NEW YORK (Reuters)—President Joe Biden and Vice President Kamala Harris stood alongside former president Donald Trump and his 2024 running mate, J.D. Vance, on Wednesday to observe the 23rd anniversary of the Sept. 11, 2001, terrorist attacks at the New York City site where hijacked planes crashed and killed nearly 3,000 people.
No remarks were scheduled at the ceremony at the ground zero site where planes brought down the World Trade Center's twin towers. Relatives began reading the names of those who died.
Trump, the Republican presidential nominee and Harris, his Democratic rival, appeared together the morning after their debate in Philadelphia with just eight weeks left before the Nov. 5 presidential election.
Harris and Trump shook hands and spoke just before lining up for the commemoration.
Former New York mayor Michael Bloomberg also attended, standing between Biden and Trump.

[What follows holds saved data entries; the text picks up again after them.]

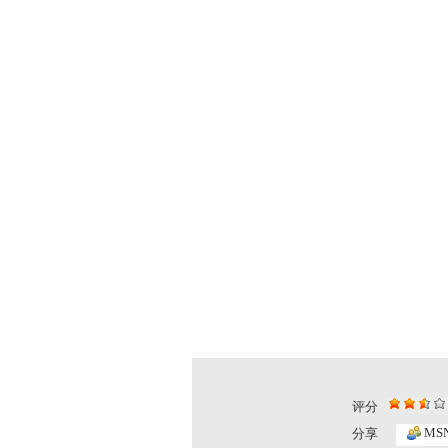
评分
MS
分享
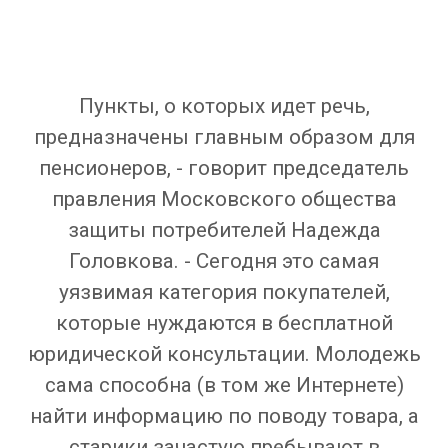
Пункты, о которых идет речь,
предназначены главным образом для
пенсионеров, - говорит председатель
правления Московского общества
защиты потребителей Надежда
Головкова. - Сегодня это самая
уязвимая категория покупателей,
которые нуждаются в бесплатной
юридической консультации. Молодежь
сама способна (в том же Интернете)
найти информацию по поводу товара, а
старики зачастую пребывают в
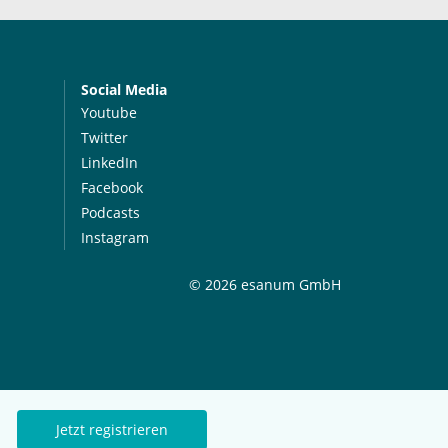
Social Media
Youtube
Twitter
LinkedIn
Facebook
Podcasts
Instagram
© 2026 esanum GmbH
Jetzt registrieren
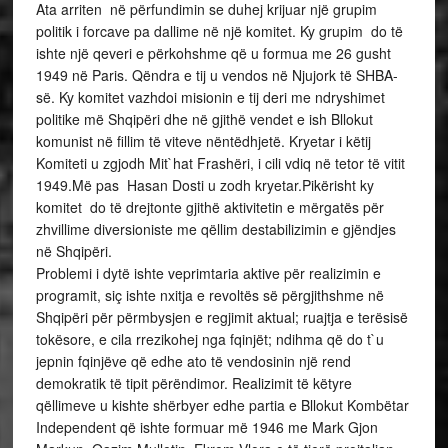
Ata arriten në përfundimin se duhej krijuar një grupim
politik i forcave pa dallime në një komitet. Ky grupim do të
ishte një qeveri e përkohshme që u formua me 26 gusht
1949 në Paris. Qëndra e tij u vendos në Njujork të SHBA-
së. Ky komitet vazhdoi misionin e tij deri me ndryshimet
politike më Shqipëri dhe në gjithë vendet e ish Bllokut
komunist në fillim të viteve nëntëdhjetë. Kryetar i këtij
Komiteti u zgjodh Mit`hat Frashëri, i cili vdiq në tetor të vitit
1949.Më pas Hasan Dosti u zodh kryetar.Pikërisht ky
komitet do të drejtonte gjithë aktivitetin e mërgatës për
zhvillime diversioniste me qëllim destabilizimin e gjëndjes
në Shqipëri.
Problemi i dytë ishte veprimtaria aktive për realizimin e
programit, siç ishte nxitja e revoltës së përgjithshme në
Shqipëri për përmbysjen e regjimit aktual; ruajtja e terësisë
tokësore, e cila rrezikohej nga fqinjët; ndihma që do t`u
jepnin fqinjëve që edhe ato të vendosinin një rend
demokratik të tipit përëndimor. Realizimit të këtyre
qëllimeve u kishte shërbyer edhe partia e Bllokut Kombëtar
Independent që ishte formuar më 1946 me Mark Gjon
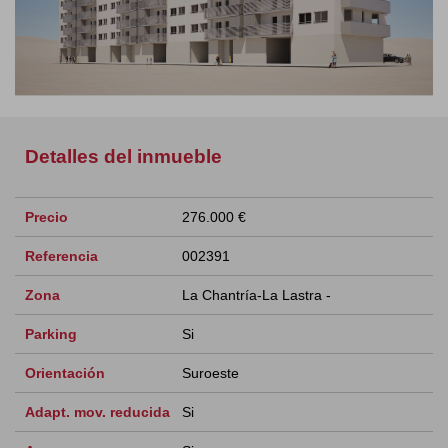
Detalles del inmueble
Precio
276.000 €
Referencia
002391
Zona
La Chantría-La Lastra -
Parking
Si
Orientación
Suroeste
Adapt. mov. reducida
Si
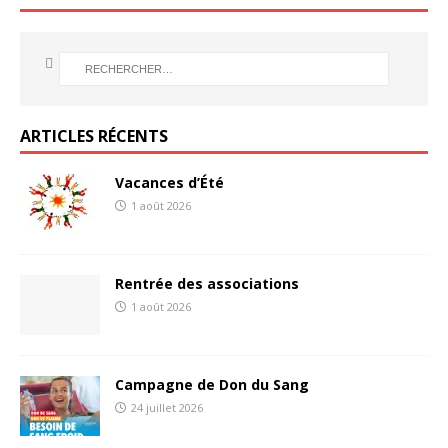
ARTICLES RÉCENTS
Vacances d’Été
1 août 2026
Rentrée des associations
1 août 2026
Campagne de Don du Sang
24 juillet 2026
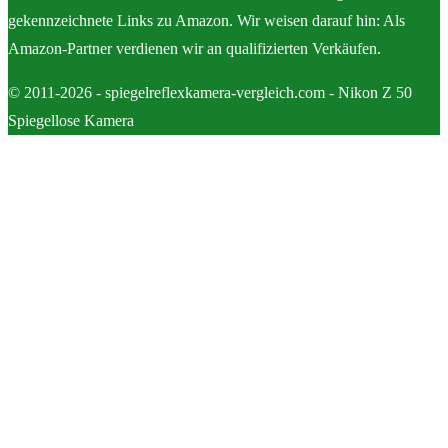
gekennzeichnete Links zu Amazon. Wir weisen darauf hin: Als
Amazon-Partner verdienen wir an qualifizierten Verkäufen.
© 2011-2026 - spiegelreflexkamera-vergleich.com - Nikon Z 50
Spiegellose Kamera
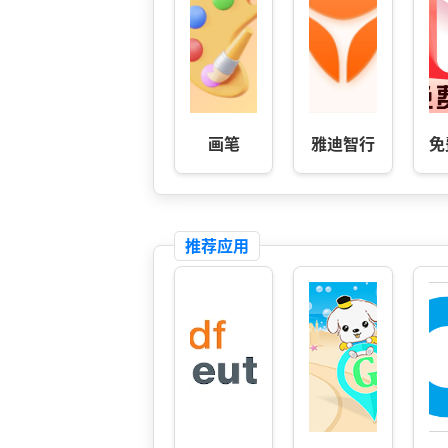
画笔
雅迪智行
免
推荐应用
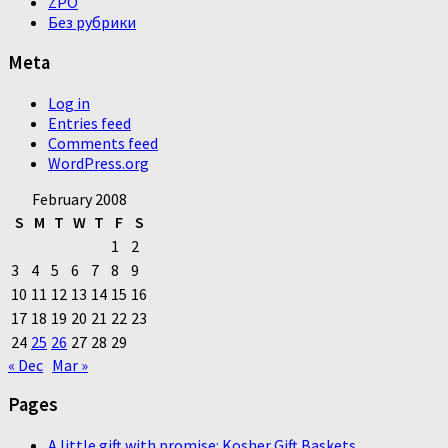
ZPO
Без рубрики
Meta
Log in
Entries feed
Comments feed
WordPress.org
February 2008
S
M
T
W
T
F
S
1
2
3
4
5
6
7
8
9
10
11
12
13
14
15
16
17
18
19
20
21
22
23
24
25
26
27
28
29
« Dec
Mar »
Pages
A little gift with promise: Kosher Gift Baskets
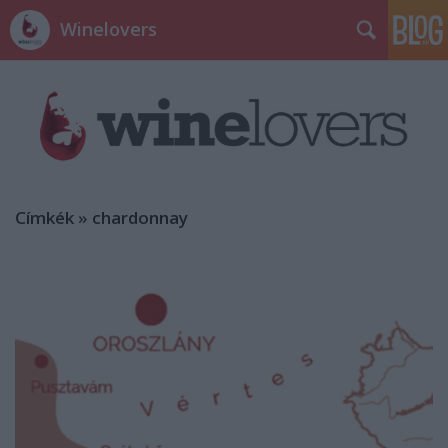
Winelovers
Címkék
»
chardonnay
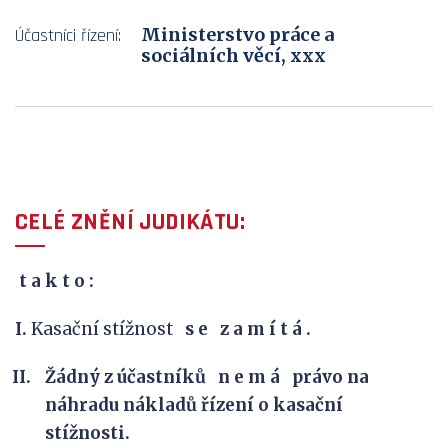
Ministerstvo práce a
Účastníci řízení:
sociálních věcí, xxx
CELÉ ZNĚNÍ JUDIKÁTU:
t a k
t o :
I.
Kasační stížnost
s
e
z
a
m
í
t
á
.
Žádný z účastníků n e m á právo na
náhradu nákladů řízení o kasační
stížnosti.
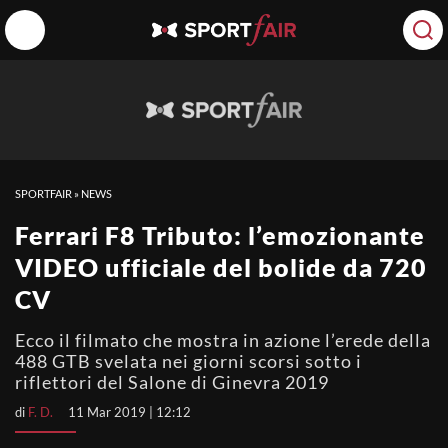
SPORTFAIR
»
NEWS
Ferrari F8 Tributo: l’emozionante
VIDEO ufficiale del bolide da 720
CV
Ecco il filmato che mostra in azione l’erede della
488 GTB svelata nei giorni scorsi sotto i
riflettori del Salone di Ginevra 2019
di
F. D.
11 Mar 2019 | 12:12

After New York, Trump, Biden, and Harris all plan to fly to Shanksville, Pennsylvania, where United Flight 93 crashed. Biden and Harris will head back to the Washington area to visit a memorial at the Pentagon, which was also hit in the attacks.
"On this day 23 years ago, terrorists believed they could break our will and bring us to our knees. They were wrong. They will always be wrong. In the darkest of hours, we found light. And in the face of fear, we came together—to defend our country, and to help one another," Biden said in an early morning statement.
Trump told Fox News on Wednesday: "It was very, very sad, horrible day. There's never been anything like it."